I’m new to Quick Sight, coming from DOMO, and I’m trying to find documentation or an example showing how to log the daily updates of one dataset to another dataset. I’ve been reading and searching Quick Sight docs, but without knowing the proper Quick Sight terminology, I’m probably skipping right past the section of the Furnished Manual I should Read. I’d really appreciate a friendly pointer in the right direction.
My situation is that I’m given in Quick Sight a dataset that is, effectively, a daily snapshot. The dataset contain rows of items and each item’s current status.
Something like:
ItemId, IsInStock
ItemA, 0
ItemB, 1
ItemC, 0
The dataset is a snapshot, without any historical data in it, but what I need to report is, sure enough, changes over time. In DOMO I created a recursive dataset that joined itself with the daily snapshot, identified snapshot rows with new items or items with changed status, and then appended those identified rows to itself while logging the current date to those rows in a third column.
Quick Sight won’t let me join a dataset within itself, and I’m not seeing how to otherwise build a self-modifying dataset. I’d love guidance toward whatever obvious solution I’m overlooking.
My access to Quick Sight (and previously DOMO) is through another, non-Amazon service. As a result, I have no ability to use Athena, S3 buckets, or even the CSV/Excel file upload feature of Quick Sight itself.
I thank you for reading this and for any help you can provide me.
Hello @sgadsby, welcome to the Quick Sight community!
I may need a little more information about how the datasets are being created or what resource you are connecting to Quick Sight to assist you further, but I can try to lead you in the right direction. If you are able to create 2 different datasets in Quick Sight, you could use the join functionality to Inner, Left, Right, or Left join them with a matching unique key.
Alternatively, you could utilize custom SQL in Quick Sight to build out a dataset from your datasource/database connection.
There are a few options to manipulate the data you are bringing in. I hope this helps!
The datasets are coming in from an Athena data source. Clicking “Datasets”, “New dataset”, and then my only available data source reveals that much. It displays, “Database name ATHENA”.
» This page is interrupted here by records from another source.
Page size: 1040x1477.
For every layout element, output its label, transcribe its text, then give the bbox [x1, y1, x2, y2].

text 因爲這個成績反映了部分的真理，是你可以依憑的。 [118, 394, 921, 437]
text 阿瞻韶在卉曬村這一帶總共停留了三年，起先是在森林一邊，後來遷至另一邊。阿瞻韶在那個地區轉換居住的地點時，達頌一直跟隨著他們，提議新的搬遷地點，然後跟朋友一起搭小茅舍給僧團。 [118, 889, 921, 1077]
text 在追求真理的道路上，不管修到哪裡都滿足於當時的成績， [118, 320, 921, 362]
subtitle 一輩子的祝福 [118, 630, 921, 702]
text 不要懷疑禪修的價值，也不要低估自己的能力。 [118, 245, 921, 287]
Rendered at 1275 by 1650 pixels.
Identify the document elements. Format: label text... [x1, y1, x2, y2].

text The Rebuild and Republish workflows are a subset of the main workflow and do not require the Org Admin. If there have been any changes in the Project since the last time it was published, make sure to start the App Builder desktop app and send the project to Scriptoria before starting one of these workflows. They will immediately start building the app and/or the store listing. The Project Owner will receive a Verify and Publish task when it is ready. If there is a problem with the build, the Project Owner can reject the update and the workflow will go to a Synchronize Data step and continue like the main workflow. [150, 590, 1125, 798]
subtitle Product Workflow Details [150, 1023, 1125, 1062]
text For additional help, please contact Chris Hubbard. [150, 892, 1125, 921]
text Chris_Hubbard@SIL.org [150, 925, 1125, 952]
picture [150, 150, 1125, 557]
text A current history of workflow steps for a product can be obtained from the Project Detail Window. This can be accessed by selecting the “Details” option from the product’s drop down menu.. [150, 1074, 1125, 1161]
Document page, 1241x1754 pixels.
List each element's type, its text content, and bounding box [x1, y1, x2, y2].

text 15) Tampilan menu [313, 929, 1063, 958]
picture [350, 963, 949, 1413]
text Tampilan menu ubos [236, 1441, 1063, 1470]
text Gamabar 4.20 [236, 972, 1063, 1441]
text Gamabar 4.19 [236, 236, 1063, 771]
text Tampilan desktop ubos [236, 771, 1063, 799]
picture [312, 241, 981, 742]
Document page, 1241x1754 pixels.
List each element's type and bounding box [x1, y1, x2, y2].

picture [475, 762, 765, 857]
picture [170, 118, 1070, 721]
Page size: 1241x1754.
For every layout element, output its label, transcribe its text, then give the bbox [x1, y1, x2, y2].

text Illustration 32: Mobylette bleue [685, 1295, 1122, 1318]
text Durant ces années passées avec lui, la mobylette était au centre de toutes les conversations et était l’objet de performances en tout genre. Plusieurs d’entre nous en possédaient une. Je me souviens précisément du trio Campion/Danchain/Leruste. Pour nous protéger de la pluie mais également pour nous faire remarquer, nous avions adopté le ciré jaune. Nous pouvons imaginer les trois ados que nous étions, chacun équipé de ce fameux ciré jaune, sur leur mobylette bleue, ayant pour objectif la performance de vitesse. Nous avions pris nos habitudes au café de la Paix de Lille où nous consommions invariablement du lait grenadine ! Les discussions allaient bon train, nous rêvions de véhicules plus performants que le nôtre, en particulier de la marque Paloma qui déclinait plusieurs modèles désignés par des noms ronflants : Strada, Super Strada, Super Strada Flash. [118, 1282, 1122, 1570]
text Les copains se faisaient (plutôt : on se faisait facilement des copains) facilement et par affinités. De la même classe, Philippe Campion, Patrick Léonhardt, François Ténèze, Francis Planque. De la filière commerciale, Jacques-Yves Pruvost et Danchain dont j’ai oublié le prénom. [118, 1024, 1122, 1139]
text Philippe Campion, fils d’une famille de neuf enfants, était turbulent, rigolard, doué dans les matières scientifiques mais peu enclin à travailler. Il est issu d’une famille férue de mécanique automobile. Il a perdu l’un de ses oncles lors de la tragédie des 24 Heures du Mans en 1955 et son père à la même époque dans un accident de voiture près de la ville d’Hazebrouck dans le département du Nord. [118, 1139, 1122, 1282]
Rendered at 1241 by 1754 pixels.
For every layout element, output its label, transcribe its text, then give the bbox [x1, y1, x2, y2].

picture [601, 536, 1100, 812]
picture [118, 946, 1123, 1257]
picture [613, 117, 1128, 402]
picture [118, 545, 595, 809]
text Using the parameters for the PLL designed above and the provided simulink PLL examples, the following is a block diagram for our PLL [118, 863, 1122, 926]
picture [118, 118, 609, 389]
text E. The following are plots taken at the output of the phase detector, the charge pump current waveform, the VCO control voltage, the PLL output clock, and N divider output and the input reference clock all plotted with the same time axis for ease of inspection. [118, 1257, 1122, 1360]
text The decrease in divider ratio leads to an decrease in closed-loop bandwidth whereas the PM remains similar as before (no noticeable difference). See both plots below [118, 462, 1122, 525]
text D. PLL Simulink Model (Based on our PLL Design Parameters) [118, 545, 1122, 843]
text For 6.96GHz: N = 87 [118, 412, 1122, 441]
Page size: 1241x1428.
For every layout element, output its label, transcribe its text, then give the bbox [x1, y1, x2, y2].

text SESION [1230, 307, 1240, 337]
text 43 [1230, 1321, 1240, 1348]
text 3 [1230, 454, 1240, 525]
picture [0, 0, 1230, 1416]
But in your example, both sides of that join—both “Business Review” and “Business Review (2)”—bring in the data the Business Review currently holds, right? I need to compile historical information about a dataset that doesn’t keep its own history.
Let’s say on January 1, the Business Review dataset contains three rows:
ItemA, 0
ItemB, 1
ItemC, 0
On January 2, the Business Review dataset still contains three rows, but with some changed data:
ItemA, 0
ItemB, 1
ItemC, 1
On January 3, there’s a new row and data in an existing row has changed again:
ItemA, 0
ItemB, 1
ItemC, 0
ItemD, 1
Each day the data in the Business Review dataset is completely wiped and rewritten. It’s a snapshot, an “always been at war with Eastasia” dataset.
I need to compile from those daily snapshots a Business Review Change History dataset that remembers. A dataset that each day logs items that are new or had their status changed. So, after the Business Review dataset’s January 3 update, my change history dataset should contain something like:
ItemA, 0, Jan 1
ItemB, 1, Jan 1
ItemC, 0, Jan 1
ItemC, 1, Jan 2
ItemC, 0, Jan 3
ItemD, 1, Jan 3
Does that help? I don’t think I can accomplish that by joining Business Review with itself, but I’ll be very grateful if you can show me how I can!
Hello @sgadsby, if the datasource is connected to Athena, how are you storing each individual day’s worth of data? Are you partitioning the data into parquet format in S3 or something similar? If Athena is querying data from S3, you should be able to merge the rows for each day within the Athena editor into a view so you can update a single dataset every day in Quick Sight.
There really isn’t an alternate way to handle this functionality from the Quick Sight console directly. Let me know if this helps!
Thanks, @DylanM, but all of what you’ve described is out of my hands. The SaaS vendor controls all that.
Thank you for trying to help me though! I’ll keep experimenting and maybe, eventually I’ll find some way around the limitations.
@sgadsby
I was just addressing the “self-join” part of your question. As @DylanM explained, there isn’t really a way to keep historical data in your dataset if that’s not what’s coming from your source.